É preciso separar as pessoas do cargo. As mídias sociais dos ministérios não podem ser utilizadas para veicular versões de defesa de nenhuma das partes. Esse é mais um exemplo de má prática e confusão entre o público e o privado. O Ministério é um órgão de Estado e deve agir como tal, colaborando e fornecendo as informações necessárias para as investigações. Ministério não tem lado diante de denúncias, tem dever funcional de colaborar plenamente com a apuração dos fatos.

Pelo desenvolvimento do caso até aqui, o uso das redes sociais do Ministério para veicular respostas e versões demonstra que, a continuar no cargo, o Ministro pode utilizar os recursos que têm à disposição para intimidar quem deseja denunciar. Essa razão é suficiente para que a equipe ministerial acusada seja afastada do cargo para o transcurso das investigações.

  1. O agressor tem tanto direito à defesa, quanto a vítima tem direito a não ser atacada e ver sua palavra descredibilizada

A falta de uma política anti-assédio eficiente entristece a todas e todos nós. Não acredito que nenhuma pessoa minimante comprometida com a dignidade humana queria acompanhar uma situação tão dolorosa virar um escândalo nacional. Infelizmente, o escândalo tem substituído a justiça nos processos de assédio. E o direito à defesa tem sido substituído por qualquer fato que pode descredibilizar as vítimas e reforçar estereótipos contra elas. A seguir à deflagração do escândalo, segue a devassa na vida das vítimas e a expectativa de que, se elas não forem perfeitas, o assédio pode até ter acontecido, mas não perde seu valor. Tudo vira prova contra o caráter das vítimas: se elas não denunciaram, se não se manifestaram com a veemência necessária, se ficaram caladas ou se continuaram mantendo uma relação cordial com o agressor. Na maior parte das vezes as vítimas são atacadas por fatos que em nada corroboram ou desmentem o episódio de assédio em si. Nesse caso, é particularmente grave o ministério ter soltado uma nota com acusações contra o grupo que acolheu as denúncias das vítimas. Acusações sobre um procedimento de licitação que tem fórum e conta com processos próprios para serem apuradas e para sancionar quem foi considerado responsável por más práticas. Esse fórum e procedimentos certamente não são soltar acusações que ainda não foram devidamente apuradas na rede social do Ministério.

(Dados armazenados)
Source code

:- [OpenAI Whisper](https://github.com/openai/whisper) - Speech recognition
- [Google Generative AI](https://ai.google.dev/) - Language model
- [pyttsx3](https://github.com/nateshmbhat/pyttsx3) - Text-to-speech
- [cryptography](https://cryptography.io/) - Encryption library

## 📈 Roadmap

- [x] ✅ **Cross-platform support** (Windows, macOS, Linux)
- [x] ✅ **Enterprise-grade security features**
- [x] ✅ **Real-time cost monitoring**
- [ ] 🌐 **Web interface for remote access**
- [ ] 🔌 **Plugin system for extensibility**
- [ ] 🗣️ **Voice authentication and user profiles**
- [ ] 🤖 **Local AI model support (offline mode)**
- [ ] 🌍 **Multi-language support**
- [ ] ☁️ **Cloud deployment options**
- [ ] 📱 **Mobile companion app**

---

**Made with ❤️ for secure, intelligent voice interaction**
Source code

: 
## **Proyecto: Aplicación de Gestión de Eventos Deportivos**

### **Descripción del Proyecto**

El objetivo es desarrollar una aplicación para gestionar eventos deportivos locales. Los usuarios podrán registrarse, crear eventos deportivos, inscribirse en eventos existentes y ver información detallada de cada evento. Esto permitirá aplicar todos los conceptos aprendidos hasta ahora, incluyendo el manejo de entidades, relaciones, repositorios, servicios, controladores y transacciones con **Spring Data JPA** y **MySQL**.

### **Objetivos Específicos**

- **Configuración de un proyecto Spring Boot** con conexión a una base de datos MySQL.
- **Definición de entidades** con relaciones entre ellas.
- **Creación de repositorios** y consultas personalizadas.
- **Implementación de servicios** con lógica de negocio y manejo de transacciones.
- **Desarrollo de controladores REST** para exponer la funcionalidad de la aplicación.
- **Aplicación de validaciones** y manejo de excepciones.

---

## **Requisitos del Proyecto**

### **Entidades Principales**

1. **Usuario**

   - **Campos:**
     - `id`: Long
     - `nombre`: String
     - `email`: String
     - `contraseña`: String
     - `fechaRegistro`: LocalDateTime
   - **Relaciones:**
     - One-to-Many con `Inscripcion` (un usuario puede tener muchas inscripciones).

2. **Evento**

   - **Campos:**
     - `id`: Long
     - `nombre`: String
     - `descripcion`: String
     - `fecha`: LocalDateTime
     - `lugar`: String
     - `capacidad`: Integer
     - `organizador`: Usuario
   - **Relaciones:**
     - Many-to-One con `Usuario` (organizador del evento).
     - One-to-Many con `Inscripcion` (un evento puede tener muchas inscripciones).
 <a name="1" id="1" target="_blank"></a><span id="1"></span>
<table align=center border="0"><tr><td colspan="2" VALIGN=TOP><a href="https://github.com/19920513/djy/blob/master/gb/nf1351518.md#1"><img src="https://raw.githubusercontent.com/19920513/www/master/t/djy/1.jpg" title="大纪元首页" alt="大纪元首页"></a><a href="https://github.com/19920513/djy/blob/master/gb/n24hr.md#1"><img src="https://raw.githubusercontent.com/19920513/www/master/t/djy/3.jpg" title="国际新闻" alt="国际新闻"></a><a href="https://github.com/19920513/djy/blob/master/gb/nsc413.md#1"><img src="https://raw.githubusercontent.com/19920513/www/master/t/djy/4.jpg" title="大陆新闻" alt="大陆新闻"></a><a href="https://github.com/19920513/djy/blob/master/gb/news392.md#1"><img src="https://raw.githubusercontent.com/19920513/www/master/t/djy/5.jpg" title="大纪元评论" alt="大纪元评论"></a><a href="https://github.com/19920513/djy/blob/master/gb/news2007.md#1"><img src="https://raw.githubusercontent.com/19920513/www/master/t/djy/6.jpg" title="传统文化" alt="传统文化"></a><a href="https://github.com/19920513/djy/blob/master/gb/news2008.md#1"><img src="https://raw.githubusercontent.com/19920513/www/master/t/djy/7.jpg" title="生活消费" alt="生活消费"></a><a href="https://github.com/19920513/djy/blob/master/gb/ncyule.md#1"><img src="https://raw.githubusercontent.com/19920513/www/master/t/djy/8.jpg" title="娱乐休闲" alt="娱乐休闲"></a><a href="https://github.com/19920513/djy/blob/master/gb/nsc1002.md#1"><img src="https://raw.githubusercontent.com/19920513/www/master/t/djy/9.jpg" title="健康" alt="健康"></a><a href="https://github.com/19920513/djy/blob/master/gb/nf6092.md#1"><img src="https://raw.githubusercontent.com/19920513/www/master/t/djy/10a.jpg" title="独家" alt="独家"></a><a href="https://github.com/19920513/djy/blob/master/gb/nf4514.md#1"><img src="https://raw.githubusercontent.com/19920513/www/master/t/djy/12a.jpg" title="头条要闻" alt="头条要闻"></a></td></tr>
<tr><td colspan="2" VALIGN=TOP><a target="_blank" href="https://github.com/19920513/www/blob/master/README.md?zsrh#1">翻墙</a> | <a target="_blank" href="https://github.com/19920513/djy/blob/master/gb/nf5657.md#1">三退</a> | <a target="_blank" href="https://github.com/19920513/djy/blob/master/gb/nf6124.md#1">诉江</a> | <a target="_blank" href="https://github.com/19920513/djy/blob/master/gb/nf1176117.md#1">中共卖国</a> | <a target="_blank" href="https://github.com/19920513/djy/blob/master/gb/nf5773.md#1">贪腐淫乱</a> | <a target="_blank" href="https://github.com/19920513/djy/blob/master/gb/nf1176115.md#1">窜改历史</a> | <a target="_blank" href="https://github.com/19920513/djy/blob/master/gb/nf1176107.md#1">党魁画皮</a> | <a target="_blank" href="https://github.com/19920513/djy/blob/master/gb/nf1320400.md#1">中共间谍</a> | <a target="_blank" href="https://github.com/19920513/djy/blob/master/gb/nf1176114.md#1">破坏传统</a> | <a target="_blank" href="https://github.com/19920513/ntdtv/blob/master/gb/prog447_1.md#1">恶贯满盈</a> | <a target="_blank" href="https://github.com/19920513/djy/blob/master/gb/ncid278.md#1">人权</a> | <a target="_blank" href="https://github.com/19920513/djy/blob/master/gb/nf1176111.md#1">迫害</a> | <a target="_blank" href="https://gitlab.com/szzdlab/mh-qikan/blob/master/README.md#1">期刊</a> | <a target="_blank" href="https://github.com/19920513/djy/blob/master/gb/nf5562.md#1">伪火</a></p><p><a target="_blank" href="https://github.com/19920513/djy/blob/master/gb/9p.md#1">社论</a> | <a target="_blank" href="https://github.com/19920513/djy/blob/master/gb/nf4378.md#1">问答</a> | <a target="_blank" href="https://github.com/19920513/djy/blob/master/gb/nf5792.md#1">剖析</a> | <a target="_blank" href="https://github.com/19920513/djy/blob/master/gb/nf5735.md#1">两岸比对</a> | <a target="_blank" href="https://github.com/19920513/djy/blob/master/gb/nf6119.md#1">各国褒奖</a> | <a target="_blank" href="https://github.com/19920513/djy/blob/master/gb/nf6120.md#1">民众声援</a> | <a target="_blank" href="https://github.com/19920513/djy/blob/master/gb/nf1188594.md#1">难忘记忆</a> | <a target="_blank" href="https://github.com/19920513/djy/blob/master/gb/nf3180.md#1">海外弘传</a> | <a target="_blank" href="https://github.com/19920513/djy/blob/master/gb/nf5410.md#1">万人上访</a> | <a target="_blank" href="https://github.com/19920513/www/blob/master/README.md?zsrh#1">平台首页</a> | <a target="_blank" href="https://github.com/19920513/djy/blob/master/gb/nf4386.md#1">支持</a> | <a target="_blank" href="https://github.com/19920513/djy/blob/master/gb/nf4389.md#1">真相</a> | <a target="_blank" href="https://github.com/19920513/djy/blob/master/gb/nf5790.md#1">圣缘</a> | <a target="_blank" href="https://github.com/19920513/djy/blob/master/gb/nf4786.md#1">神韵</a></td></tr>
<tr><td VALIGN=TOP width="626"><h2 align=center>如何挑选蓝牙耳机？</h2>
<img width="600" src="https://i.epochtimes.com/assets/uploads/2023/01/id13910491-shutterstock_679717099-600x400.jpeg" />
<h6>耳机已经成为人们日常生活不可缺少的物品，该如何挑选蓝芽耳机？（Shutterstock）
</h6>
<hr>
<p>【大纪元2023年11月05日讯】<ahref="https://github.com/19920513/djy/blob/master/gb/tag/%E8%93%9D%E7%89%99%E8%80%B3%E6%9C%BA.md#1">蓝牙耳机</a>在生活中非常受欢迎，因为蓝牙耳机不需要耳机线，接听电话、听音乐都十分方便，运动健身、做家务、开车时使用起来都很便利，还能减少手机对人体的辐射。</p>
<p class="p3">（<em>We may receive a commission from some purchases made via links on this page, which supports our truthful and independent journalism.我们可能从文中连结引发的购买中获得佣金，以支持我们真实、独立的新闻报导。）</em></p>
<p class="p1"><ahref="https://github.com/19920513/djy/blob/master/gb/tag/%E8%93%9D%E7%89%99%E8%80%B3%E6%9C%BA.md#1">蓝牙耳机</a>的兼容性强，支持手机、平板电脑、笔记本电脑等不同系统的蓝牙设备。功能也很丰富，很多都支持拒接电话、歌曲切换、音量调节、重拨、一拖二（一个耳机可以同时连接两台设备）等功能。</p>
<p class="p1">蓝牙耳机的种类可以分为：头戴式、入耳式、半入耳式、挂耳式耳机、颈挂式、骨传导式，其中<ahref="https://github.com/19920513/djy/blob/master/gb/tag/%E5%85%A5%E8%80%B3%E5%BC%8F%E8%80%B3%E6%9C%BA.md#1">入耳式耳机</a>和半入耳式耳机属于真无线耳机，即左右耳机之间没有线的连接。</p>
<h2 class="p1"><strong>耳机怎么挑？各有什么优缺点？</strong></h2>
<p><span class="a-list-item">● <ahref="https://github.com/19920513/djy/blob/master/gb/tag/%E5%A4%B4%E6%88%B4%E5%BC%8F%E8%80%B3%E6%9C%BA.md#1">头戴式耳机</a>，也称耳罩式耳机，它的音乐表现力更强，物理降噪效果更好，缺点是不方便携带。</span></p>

• _Instruções_:
a – No texto sobre as denúncias de assédio, o que não pode ser utilizado para veicular versões de defesa de nenhuma das partes?
b – Indique se cada afirmação concorda com o texto sobre as denúncias de assédio, respondendo sim ou não e citando as palavras do texto que decidem a questão: (i) O Ministério é apresentado como um órgão de Estado. (ii) O texto defende que a equipe ministerial acusada permaneça no cargo durante as investigações. (iii) O ministério soltou uma nota com acusações contra o grupo que acolheu as denúncias das vítimas.
c – Retome, por favor, o texto sobre as denúncias de assédio a partir do ponto em que ele termina.
Os registros constituem um material à parte.

• _Respostas_:
a – As mídias sociais dos ministérios.

b –
(i) Sim: "O Ministério é um órgão de Estado e deve agir como tal"
(ii) Não: "Essa razão é suficiente para que a equipe ministerial acusada seja afastada do cargo para o transcurso das investigações."
(iii) Sim: "é particularmente grave o ministério ter soltado uma nota com acusações contra o grupo que acolheu as denúncias das vítimas"

c –
Casos de assédio sexual geralmente acontecem em situações privadas em que a prova depende da palavra da vítima e do agressor. Devido à misoginia e às relações patriarcais, a palavra da vítima nunca recebe a credibilidade devida e essa é uma das razões pelas quais as mulheres preferem manter o silêncio, ao qual têm todo direito.

Volto a dizer, esse assunto não é sobre Anielle Franco e Silvio Almeida, uma política anti-assédio deve incluir protocolos de investigação que tenham como base levar a sério a palavra da vítima, com métodos de apuração dos fatos que não envolvem descredibilizar seu caráter. A pessoa acusada também tem direito à defesa. O direito à defesa diz respeito a apresentar sua versão sobre os fatos e não reunir elementos para criar estereótipos negativos sobre o comportamento das pessoas denunciantes.

Nenhuma pessoa minimamente comprometida com os direitos humanos quer ver processos de execração pública, sem que as pessoas possam apresentar sua versão dos fatos e se defender. É preciso também ter em conta que uma das provas mais contundentes da prática de assédio sexual é a existência de um padrão de conduta e de ações predatórias sistemáticas por parte do agressor. É exatamente por essa razão que esse caso não pode focar numa vítima, sobretudo, se há informações de que existem mais denunciantes. É preciso que os procedimentos de apuração criem condições para que todas as denúncias cheguem aos órgãos competentes e, assim, seja possível apurar a existência de um padrão de conduta.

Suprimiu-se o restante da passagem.